I don’t think the population variation is caused by “a few” rare variants – I think it is (or could be at least) caused by a larger number of rare variants – different ones in different people.
This is getting to be a pretty silly argument: "different ones in different people" would add up to a very large number, which sounds "polygenic" enough to me (regardless of how many people have the major allele at most variable sites). And again: rare variants will be tagged less effectively (if at all) by common SNPs, so the causal variants whose effects are being estimated in this study can't be too rare. The contribution of rare variants to variability in intelligence is likely largely on top of the effect identified here, and probably mostly negative: an unusually high number of rare, deleterious mutations will tend to interfere with brain development and diminish IQ; an unusually low number will result in a higher IQ on average, explaining at least in part the associations commonly found between intelligence and other markers of "good genes" (health, physical attractiveness, and so on). A priori, though, it makes no sense to expect this type of variation to be the only or overwhelming source of genetic variability in IQ. Clearly, a very large number of genes affect brain development, and I expect pretty much all of these genes to be polymorphic. It's also clear tradeoffs affecting IQ exist (such as between brain size and energy expenditure) and that specific IQ-influencing alleles will have varying effects on fitness in different times and places. So it seems obvious to me common variants should be expected to play a major role in inter-individual and inter-population IQ differences.

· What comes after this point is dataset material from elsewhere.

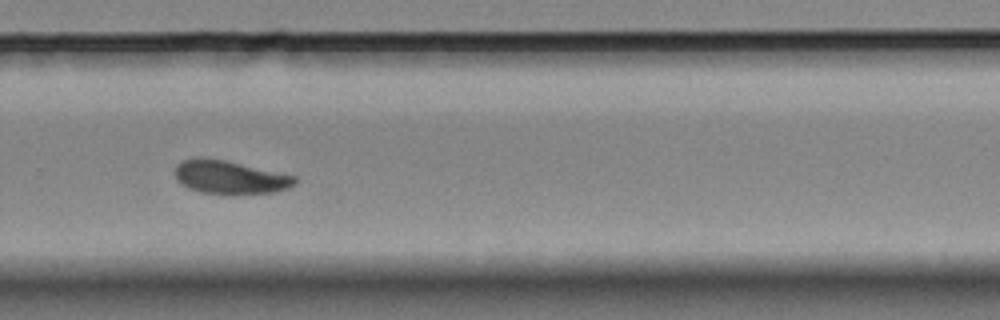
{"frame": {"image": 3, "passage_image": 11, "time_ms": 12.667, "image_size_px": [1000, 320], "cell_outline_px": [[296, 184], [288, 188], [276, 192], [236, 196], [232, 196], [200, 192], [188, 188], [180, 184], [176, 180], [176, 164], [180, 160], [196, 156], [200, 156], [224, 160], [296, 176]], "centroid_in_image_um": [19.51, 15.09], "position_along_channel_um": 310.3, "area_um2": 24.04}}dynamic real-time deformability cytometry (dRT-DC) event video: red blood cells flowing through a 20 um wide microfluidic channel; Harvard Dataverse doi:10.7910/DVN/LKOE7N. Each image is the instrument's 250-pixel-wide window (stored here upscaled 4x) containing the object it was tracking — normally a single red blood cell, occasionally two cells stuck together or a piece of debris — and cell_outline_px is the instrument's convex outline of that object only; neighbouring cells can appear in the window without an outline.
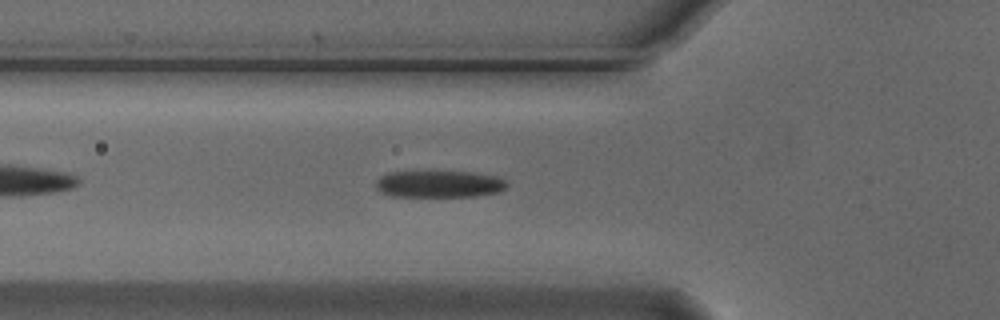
{"species": "Egyptian fruit bat (a non-hibernating species)", "species_latin": "Rousettus aegyptiacus", "temperature_condition": "cold", "stored_images_in_passage": 43, "camera_frame_rate_fps": 3000, "um_per_image_px": 0.085, "animal": {"sex": "male"}, "frame": {"image": 1, "passage_image": 7, "time_ms": 2.0, "image_size_px": [1000, 320], "cell_outline_px": [[508, 184], [500, 192], [476, 196], [392, 196], [380, 192], [376, 188], [376, 180], [380, 176], [388, 172], [472, 172], [496, 176], [504, 180]], "centroid_in_image_um": [37.31, 15.64], "position_along_channel_um": 88.5, "area_um2": 20.46}}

Incidentally, looking again at the supplementary material for the height paper recently, I noticed the following addition:
In the version of this supplementary file originally posted online, Supplementary Fig. 2a and 2b were incorrect. The legend stated that in Supplementary Fig. 2a, PC1 versus PC2 was plotted when in fact PC2 versus PC3 was shown. Similarly, in Supplementary Fig. 2b, PC4 versus PC5 was plotted rather than PC3 versus PC4 as stated. This error is purely graphical and does not in any way affect the results or conclusions presented in the article.Dasein spotted the strange-looking PCA at the time. I didn't think it materially affected that paper's conclusion, but I'm pleased to see that confirmed and the issue resolved.